EXERCISE AIM -
Copy out every line from the one containing "### Phase 3: LLM Agent Features (3-4 weeks)" down to the one containing "## 12. Risk Assessment", both included, with nothing altered.
(MATERIAL PROVIDED Opens)
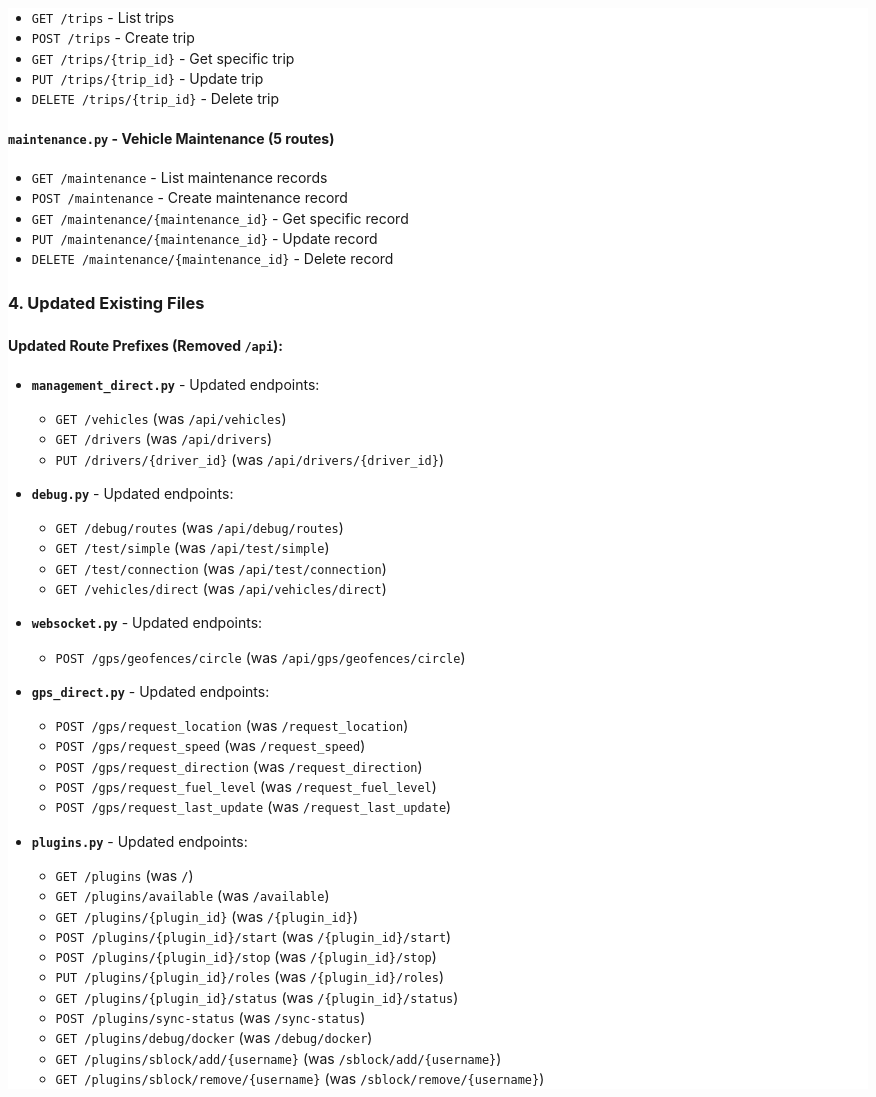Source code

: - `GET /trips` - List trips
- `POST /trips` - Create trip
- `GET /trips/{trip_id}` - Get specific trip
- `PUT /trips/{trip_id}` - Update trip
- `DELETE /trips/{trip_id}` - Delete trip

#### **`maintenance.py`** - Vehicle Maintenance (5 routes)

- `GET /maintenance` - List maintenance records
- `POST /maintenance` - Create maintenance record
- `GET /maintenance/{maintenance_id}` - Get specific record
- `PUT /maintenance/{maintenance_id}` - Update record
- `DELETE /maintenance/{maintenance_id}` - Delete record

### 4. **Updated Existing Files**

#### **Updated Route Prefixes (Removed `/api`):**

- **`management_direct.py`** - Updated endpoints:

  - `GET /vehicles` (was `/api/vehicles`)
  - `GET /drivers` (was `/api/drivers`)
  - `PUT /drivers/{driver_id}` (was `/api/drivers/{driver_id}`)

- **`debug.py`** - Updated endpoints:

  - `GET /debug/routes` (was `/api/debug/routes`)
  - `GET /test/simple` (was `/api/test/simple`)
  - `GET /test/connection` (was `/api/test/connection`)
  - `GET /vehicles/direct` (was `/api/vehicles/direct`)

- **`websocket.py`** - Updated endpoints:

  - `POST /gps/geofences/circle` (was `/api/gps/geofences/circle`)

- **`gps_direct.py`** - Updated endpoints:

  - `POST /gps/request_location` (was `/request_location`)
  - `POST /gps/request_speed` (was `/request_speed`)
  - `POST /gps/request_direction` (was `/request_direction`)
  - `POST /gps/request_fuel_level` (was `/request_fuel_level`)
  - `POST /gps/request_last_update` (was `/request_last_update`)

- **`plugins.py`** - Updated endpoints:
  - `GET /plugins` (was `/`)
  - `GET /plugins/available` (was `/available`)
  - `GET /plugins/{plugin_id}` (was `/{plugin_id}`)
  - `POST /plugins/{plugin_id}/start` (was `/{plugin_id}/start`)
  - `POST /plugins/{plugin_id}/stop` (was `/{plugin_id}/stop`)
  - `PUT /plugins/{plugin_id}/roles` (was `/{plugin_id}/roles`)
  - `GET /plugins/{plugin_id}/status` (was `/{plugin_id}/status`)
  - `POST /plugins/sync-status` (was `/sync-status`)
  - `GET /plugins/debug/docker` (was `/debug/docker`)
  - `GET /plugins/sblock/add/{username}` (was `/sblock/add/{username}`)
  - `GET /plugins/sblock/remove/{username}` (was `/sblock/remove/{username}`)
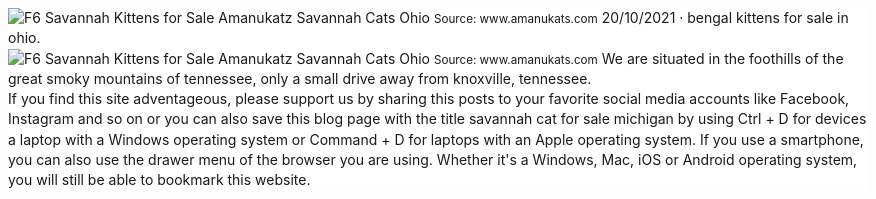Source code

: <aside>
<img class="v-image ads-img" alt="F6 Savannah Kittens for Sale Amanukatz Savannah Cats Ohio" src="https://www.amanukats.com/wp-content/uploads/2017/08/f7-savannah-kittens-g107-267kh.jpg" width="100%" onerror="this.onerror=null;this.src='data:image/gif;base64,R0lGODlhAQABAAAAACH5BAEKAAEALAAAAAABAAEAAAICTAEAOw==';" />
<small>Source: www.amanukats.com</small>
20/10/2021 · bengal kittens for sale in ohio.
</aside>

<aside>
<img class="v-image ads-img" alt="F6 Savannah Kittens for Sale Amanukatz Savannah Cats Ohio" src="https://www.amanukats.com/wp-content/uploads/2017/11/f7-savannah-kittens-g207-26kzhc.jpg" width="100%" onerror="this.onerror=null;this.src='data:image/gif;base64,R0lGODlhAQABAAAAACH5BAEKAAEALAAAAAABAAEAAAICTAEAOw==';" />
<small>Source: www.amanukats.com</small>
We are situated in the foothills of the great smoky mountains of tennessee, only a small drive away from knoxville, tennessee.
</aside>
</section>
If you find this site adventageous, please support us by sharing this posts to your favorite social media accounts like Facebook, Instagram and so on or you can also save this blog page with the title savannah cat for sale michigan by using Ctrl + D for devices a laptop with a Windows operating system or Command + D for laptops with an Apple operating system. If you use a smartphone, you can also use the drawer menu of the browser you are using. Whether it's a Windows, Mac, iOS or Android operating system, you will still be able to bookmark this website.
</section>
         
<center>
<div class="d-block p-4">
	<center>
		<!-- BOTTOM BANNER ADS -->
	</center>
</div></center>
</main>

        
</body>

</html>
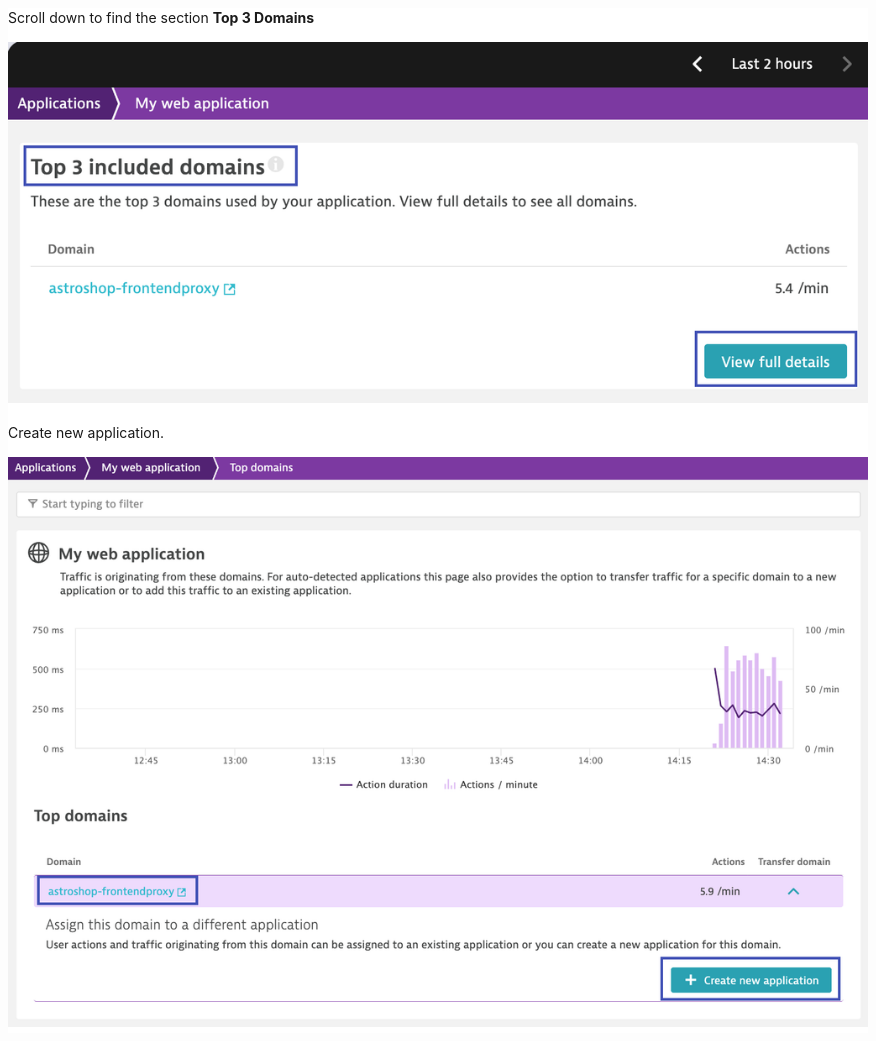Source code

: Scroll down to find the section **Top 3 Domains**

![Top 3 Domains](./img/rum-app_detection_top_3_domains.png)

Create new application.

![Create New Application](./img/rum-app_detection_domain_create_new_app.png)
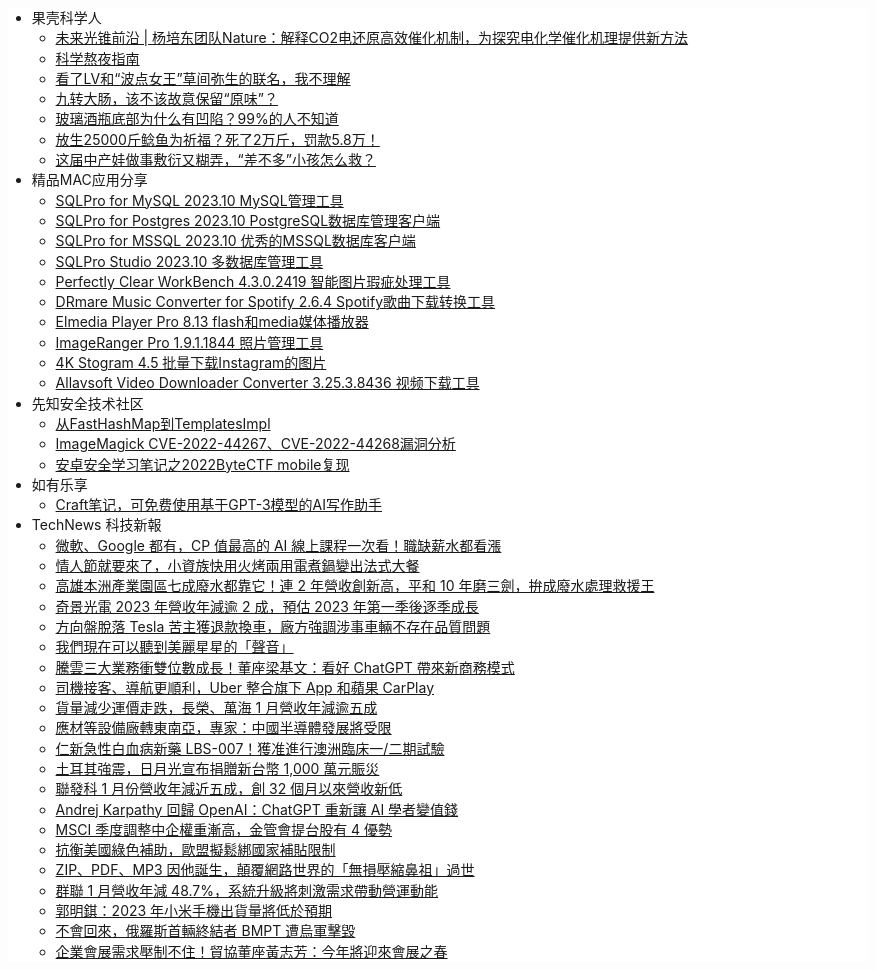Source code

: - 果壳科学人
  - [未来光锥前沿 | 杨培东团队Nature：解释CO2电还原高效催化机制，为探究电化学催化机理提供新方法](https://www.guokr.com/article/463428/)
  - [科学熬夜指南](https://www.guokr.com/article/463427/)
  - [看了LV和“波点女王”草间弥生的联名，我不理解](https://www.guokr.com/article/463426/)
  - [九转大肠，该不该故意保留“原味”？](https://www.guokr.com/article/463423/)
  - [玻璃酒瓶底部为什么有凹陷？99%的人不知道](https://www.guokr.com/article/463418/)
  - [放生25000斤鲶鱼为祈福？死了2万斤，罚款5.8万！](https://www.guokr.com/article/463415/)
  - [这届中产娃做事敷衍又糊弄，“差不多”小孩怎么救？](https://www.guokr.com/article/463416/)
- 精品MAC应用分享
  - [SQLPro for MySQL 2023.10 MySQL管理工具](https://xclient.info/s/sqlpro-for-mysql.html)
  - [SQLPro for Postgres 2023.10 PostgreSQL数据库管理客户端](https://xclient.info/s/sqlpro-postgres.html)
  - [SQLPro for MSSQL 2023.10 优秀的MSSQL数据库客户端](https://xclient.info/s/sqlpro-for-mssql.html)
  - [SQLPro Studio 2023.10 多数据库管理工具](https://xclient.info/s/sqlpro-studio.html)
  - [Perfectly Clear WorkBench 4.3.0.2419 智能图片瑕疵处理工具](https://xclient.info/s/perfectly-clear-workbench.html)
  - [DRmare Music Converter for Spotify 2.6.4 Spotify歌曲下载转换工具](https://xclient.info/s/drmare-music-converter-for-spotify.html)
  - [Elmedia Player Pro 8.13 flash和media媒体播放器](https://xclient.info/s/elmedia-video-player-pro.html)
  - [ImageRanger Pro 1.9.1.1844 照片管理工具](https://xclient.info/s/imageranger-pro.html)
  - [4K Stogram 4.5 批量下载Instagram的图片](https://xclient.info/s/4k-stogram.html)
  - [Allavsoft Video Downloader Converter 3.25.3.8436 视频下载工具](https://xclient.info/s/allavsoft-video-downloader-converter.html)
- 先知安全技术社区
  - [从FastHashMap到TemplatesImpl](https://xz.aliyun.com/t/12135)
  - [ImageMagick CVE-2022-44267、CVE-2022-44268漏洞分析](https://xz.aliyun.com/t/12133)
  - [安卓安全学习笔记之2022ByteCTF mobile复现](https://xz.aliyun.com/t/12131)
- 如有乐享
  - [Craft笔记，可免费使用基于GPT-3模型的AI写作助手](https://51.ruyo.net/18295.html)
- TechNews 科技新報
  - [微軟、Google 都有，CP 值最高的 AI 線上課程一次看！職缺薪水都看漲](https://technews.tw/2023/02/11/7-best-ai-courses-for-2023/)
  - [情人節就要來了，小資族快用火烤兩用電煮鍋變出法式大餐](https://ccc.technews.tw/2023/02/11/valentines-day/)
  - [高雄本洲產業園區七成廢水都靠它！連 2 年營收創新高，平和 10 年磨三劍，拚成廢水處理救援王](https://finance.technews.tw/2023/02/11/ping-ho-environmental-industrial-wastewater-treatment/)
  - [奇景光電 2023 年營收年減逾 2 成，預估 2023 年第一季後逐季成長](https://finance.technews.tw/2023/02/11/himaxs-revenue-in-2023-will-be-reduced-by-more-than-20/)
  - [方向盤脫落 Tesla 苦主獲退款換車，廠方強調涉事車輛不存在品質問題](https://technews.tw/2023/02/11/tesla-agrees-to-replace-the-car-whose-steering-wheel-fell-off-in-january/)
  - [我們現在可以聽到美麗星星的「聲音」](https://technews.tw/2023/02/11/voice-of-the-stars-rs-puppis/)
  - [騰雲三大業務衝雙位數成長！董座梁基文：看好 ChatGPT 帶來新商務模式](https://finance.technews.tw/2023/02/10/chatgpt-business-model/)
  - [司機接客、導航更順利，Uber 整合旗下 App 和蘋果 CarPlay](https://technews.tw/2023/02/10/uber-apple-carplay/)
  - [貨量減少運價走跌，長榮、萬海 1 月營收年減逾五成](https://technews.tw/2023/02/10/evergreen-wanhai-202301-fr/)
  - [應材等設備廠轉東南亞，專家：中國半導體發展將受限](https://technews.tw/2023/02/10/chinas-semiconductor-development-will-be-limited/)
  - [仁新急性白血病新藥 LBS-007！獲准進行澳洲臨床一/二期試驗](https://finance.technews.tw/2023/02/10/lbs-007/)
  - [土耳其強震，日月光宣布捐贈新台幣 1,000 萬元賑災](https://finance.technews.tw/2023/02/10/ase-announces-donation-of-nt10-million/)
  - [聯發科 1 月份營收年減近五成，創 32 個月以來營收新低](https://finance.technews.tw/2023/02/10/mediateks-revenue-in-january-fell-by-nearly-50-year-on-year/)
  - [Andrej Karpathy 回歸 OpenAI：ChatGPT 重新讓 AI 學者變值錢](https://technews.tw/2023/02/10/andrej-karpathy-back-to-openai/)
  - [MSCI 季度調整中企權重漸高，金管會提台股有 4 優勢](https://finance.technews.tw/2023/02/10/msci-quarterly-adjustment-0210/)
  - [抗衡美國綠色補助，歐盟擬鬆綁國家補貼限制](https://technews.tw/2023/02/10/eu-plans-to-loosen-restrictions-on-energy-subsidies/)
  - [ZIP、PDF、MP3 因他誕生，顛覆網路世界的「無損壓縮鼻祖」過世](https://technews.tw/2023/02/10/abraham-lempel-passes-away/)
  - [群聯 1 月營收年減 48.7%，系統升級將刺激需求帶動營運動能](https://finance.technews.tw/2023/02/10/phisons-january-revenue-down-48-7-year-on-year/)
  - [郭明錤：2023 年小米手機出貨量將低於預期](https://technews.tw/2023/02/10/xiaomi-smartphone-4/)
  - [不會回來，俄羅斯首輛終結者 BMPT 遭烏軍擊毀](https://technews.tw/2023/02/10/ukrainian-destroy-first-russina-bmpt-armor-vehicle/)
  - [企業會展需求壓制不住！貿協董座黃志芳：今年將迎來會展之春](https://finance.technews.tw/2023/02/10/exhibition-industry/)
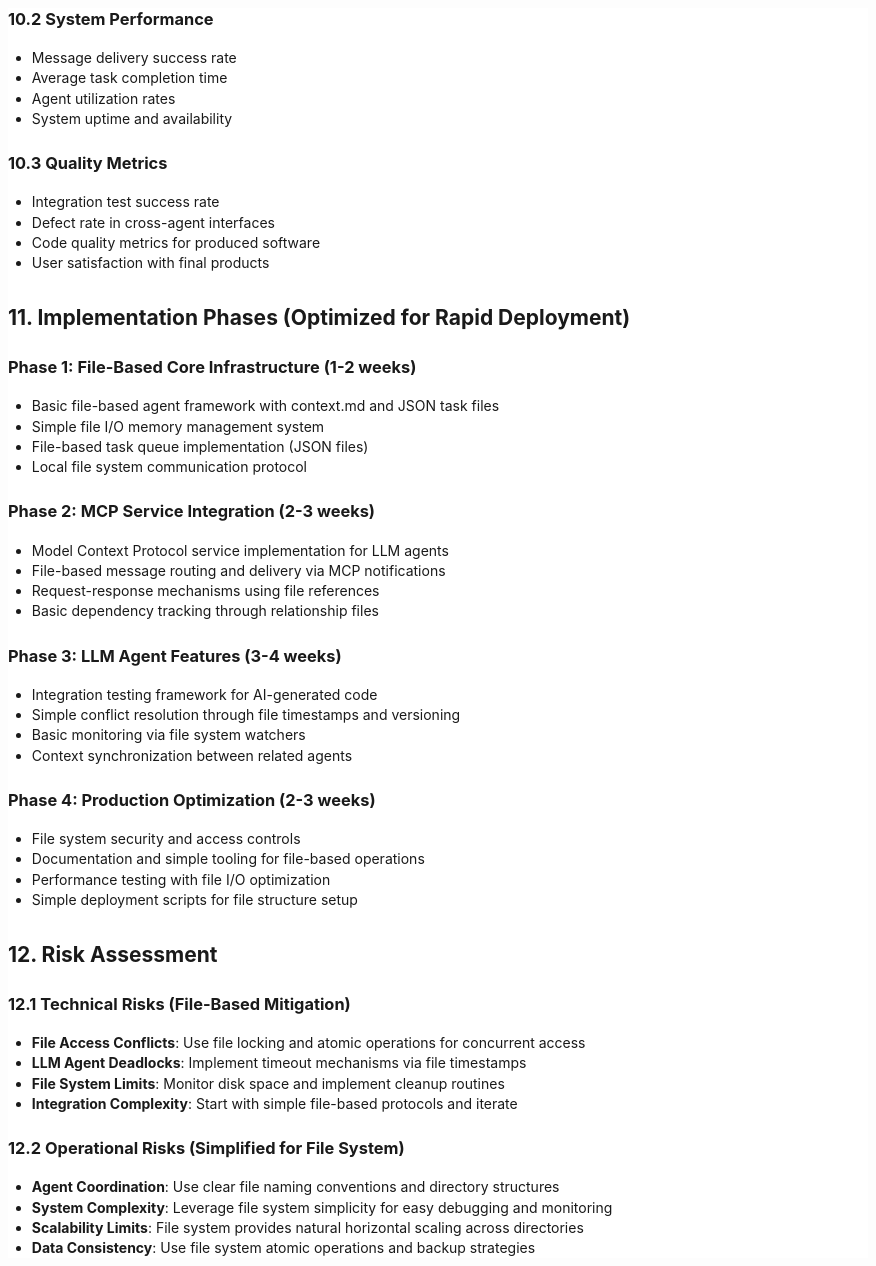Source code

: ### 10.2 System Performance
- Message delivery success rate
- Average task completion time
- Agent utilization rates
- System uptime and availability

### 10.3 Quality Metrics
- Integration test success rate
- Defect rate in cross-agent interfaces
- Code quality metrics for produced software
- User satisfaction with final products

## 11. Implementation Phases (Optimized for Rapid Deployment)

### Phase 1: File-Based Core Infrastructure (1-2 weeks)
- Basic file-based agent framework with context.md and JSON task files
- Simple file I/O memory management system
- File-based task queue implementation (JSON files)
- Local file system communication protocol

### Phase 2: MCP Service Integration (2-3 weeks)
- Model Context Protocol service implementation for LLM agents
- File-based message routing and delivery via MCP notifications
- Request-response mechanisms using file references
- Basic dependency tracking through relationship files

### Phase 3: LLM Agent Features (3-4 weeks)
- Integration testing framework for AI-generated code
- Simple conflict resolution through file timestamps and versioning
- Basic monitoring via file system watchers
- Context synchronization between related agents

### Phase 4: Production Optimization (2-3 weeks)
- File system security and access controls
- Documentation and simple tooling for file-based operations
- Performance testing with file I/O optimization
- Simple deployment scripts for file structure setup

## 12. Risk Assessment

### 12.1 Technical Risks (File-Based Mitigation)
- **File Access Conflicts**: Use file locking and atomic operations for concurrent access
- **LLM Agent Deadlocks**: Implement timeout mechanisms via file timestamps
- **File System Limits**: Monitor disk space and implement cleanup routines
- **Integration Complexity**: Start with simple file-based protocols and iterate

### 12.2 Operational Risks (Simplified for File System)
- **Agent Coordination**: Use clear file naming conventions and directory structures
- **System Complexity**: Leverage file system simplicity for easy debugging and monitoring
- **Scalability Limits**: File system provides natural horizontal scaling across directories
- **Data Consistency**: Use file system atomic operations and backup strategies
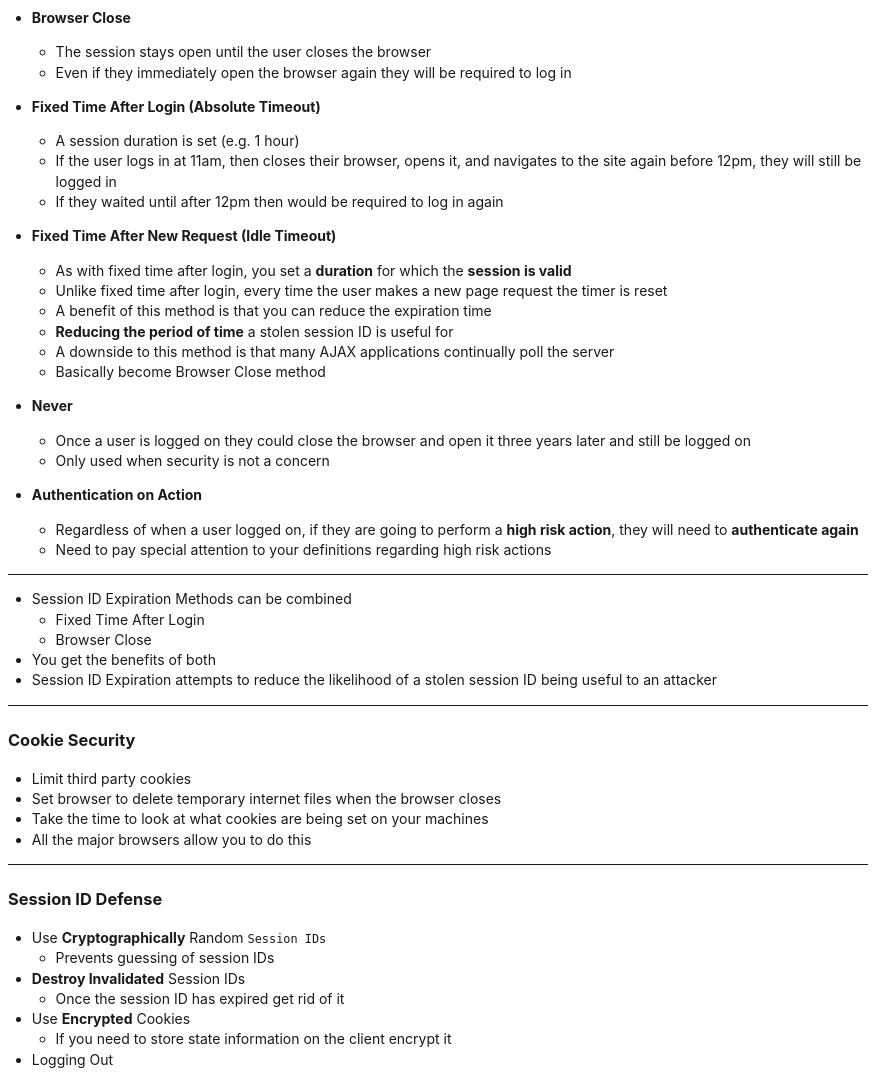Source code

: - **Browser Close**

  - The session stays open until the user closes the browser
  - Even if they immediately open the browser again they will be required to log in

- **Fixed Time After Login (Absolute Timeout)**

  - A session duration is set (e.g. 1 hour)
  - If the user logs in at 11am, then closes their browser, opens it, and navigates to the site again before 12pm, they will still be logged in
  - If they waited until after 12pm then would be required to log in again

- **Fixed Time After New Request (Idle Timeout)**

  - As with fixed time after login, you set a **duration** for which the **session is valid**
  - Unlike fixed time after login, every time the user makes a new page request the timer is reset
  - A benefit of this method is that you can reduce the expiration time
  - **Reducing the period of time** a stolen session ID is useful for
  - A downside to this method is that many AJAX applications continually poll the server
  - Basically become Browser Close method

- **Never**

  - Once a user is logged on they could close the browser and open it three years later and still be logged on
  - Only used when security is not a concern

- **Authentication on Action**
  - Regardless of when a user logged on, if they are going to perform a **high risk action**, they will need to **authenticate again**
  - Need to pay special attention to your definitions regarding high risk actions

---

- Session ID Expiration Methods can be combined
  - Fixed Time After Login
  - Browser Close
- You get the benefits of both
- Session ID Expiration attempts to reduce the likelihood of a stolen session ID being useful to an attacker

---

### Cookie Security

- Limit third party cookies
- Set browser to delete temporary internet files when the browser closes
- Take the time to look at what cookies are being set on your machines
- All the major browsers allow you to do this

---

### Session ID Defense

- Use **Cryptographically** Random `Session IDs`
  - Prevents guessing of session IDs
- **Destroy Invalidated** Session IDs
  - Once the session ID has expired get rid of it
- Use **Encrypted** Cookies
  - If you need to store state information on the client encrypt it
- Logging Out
(MATERIAL PROVIDED Closes)
ANSWER -
### Phase 3: LLM Agent Features (3-4 weeks)
- Integration testing framework for AI-generated code
- Simple conflict resolution through file timestamps and versioning
- Basic monitoring via file system watchers
- Context synchronization between related agents

### Phase 4: Production Optimization (2-3 weeks)
- File system security and access controls
- Documentation and simple tooling for file-based operations
- Performance testing with file I/O optimization
- Simple deployment scripts for file structure setup

## 12. Risk Assessment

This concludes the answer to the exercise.